Posts Tagged ‘the Narc’

Many people who have been abused seek validation. Validation to me is basically someone saying that “Yes, that was right/wrong” or believing you when you say something. Just listening to a person and understanding where they are coming from makes a lot of difference.

The subject of validation came to me after another conversation with my mother yesterday. It’s nice to know that she’s good for something (inspiring blog posts)! Some time ago, my mother had said something and after I hung up, I was like “Crap, I could have said something there!” That annoyed me for days, but I eventually let it go. She brought the subject up again yesterday, and I was not letting it slide this time. There’s a reason my hubby calls me “a rabid pitbull with a bone”!

She started telling me about how my cousin who was pretty much like her third daughter betrayed her. (It still amazes me that she didn’t know what to do with me but could find the time to communicate with everyone else.) I had heard this story from her before and so I just took a back seat and listened. I was determined not to let anything she say get to me. I observed the conversation, picking out all the Narcissistic cues.

After she had finished her story, she told me that “It’s when you are hurt by those who are close to you, that makes it unbearable.” I told her that she now knew what I felt when my Narc sister lied about me and when my mother chose to take the side of my Narc sister rather than even giving me the benefit of the doubt. I had finally told her the stuff of my nightmares (not that I would give her the satisfaction of knowing that I had them). I told her that she immediately believed my Narc sister and yelled at me 4 years ago – piling on the additional hurt and disbelief (which eventually led to the delayed onset of PTSD).

Ring the Narc alarm bells! Narcissists never/cannot (or should I say delusionally choose not to) believe that anything they do could be wrong. I had called her out on something that was blatantly wrong on her part. Her response? Totally unrelated and irrelevant. She started giving me back story (all the way from when she was 16) about how “naive” and “gullible” she was, believing what everyone says at face value and how she never knew that the Narc sister was having an affair. She insisted that she didn’t know about the affair. Me thinks she doth protest too much. Especially since someone told me that she had told her sister about the Narc sister’s affair when she was drunk.

She later tried to push the blame or fault back to me, by saying “If you knew, why didn’t you tell me?” I replied that all my life she had never believed a word I’d said about the Narc sister, why would she start then?! I returned the blame to where it was due. Her response to that one? Blatant disregard. She ignored it and went silent as though I had not spoken.

I felt proud that I told her what my issues were. But I didn’t have any expectations of her validating them. She was not capable of doing that. Apart from feeling accomplished at what I told her, I felt – absolutely nothing. No hurt, no anger – nada. But my chest pain (which is a physical manifestation of my PTSD) got bad very quickly. While the chest pain used to scare me a lot 2 years ago, today, it almost acts as my guide. When my chest starts hurting, I start to take stock of my thought processes and figure out why it’s hurting. Sometimes I have no clue, but very often, if my chest hurts, it means that I need to acknowledge something.

This time, I had to acknowledge that I am not feeling. I am rationalizing everything again.
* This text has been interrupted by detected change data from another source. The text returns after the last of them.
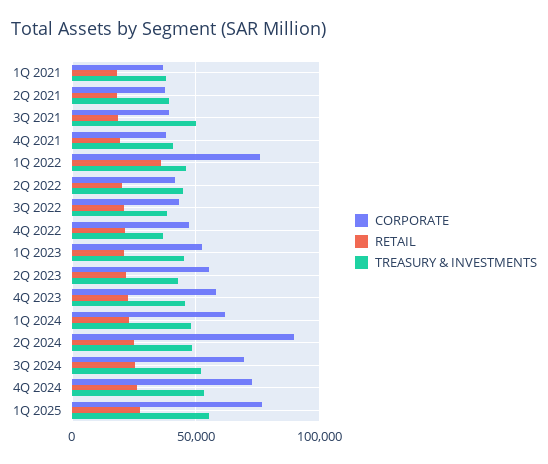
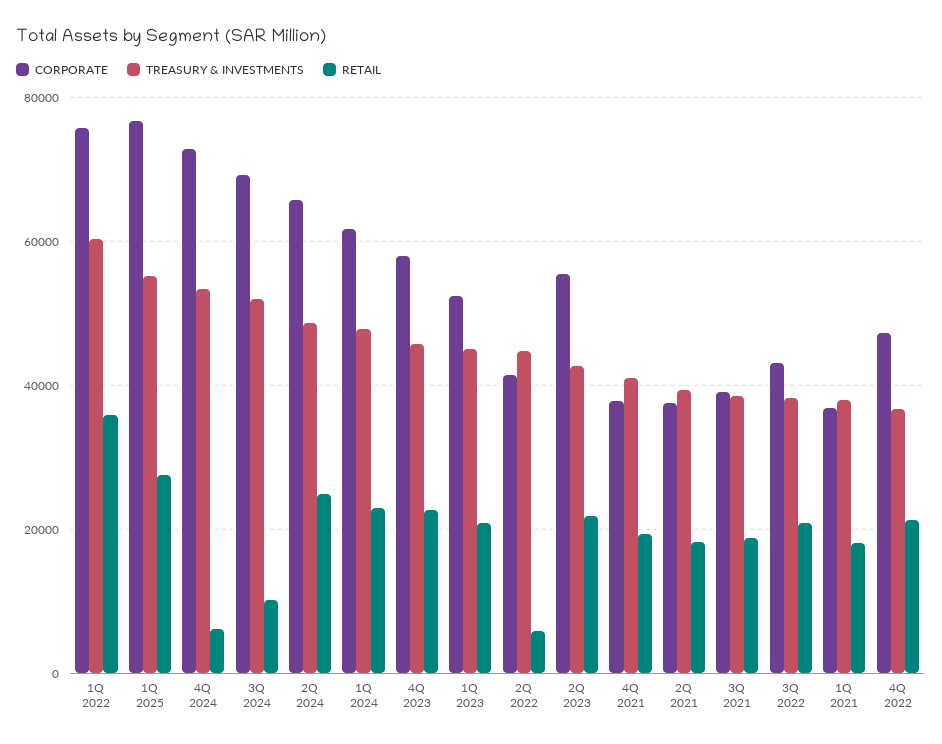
TREASURY & INVESTMENTS, 3Q 2021: 50000 -> 38000
TREASURY & INVESTMENTS, 1Q 2022: 45000 -> 60000
RETAIL, 2Q 2022: 20000 -> 6000
CORPORATE, 2Q 2024: 90000 -> 66000
RETAIL, 3Q 2024: 25000 -> 10000
RETAIL, 4Q 2024: 25000 -> 6000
Telling myself that I didn’t expect to get validation from my mother, so it was all good. But it was not. It’s NOT right for a person who has hurt you to ignore it and pretend like it didn’t happen. I should have felt hurt, disappointment, anger like every normal human being would have. But I felt nothing. I am still working with my therapist on this. Fortunately for me, I have a great therapeutic relationship and I do get validated by her.

I guess after my ranting and raving, what I am trying to say is that it may take ages to finally confront a Narc about what they’ve done, but they are NOT going to validate what you are feeling. Basically, they want you to shut up and take your issues with them and bury them as deep as possible, never to see the light.